13. The combination of claim 12, wherein the RNAi oligonucleotide comprises a sequence selected from the group consisting of Seq. ID. Nos. 21-44.

14. The combination of claim 1, wherein the oligonucleotide effective to reduce the amount of clusterin and the agent are in a common pharmaceutically acceptable carrier or in separate pharmaceutically acceptable carriers.

15. (canceled)

16. The combination of claim 1, wherein the agent and the oligonucleotide effective to reduce the amount of clusterin are each provided in dosage unit form, either together or individually.

17. A method for treating cancer in a mammalian subject, comprising administering to the subject the combination of claim 1.

18. The method of claim 17, wherein said cancer is selected from the group consisting of breast cancer, osteosarcoma, lung cancer, pancreatic cancer, salivary gland cancer, colon cancer, prostate cancer, endometrial cancer, and bladder cancer.

19. The method of claim 18, wherein said cancer is breast cancer.

20-22. (canceled)

23. A combination for treating cancer in a mammalian subject, comprising an agent that has a primary target other than clusterin and that is effective for treating cancer in that mammalian subject and that increases the expression level of clusterin, and an oligonucleotide effective to reduce the effective amount of clusterin in the cancer cells, wherein the agent is perturbs the EGF cell signaling pathways, wherein the oligonucleotide and the agent are in a common pharmaceutically acceptable carrier or are administered contemporaneously.

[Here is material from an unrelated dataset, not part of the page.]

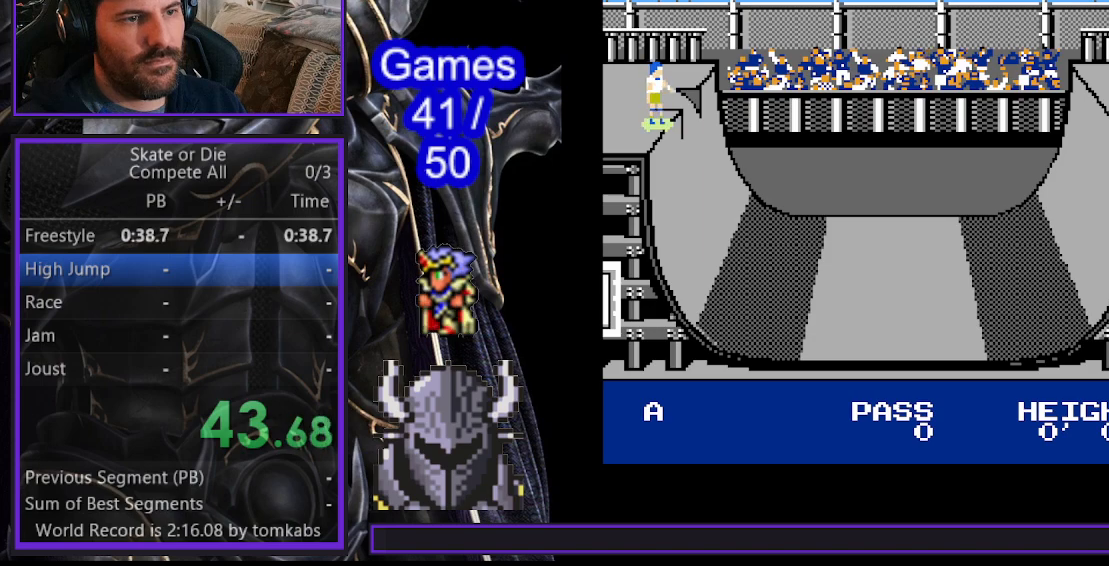
{"buttons": ["DPAD_UP", "DPAD_LEFT"]}
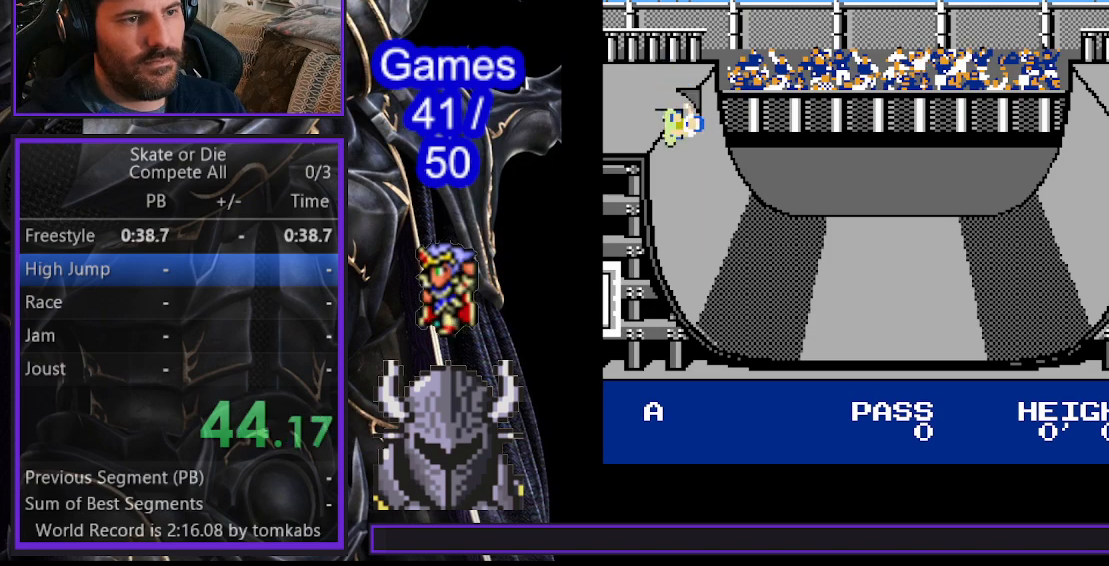
{"buttons": ["DPAD_DOWN"]}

24. A method for treating cancer in a mammalian subject, comprising administering to a subject in need of a combination of therapeutic agents comprising an oligonucleotide effective to reduce the amount of clusterin in the cancer cells, and an agent that perturbs the EGF cell signaling pathways and also stimulates the expression of clusterin in the cancer cells, wherein the oligonucleotide and the agent are in a common pharmaceutically acceptable carrier or are administered contemporaneously.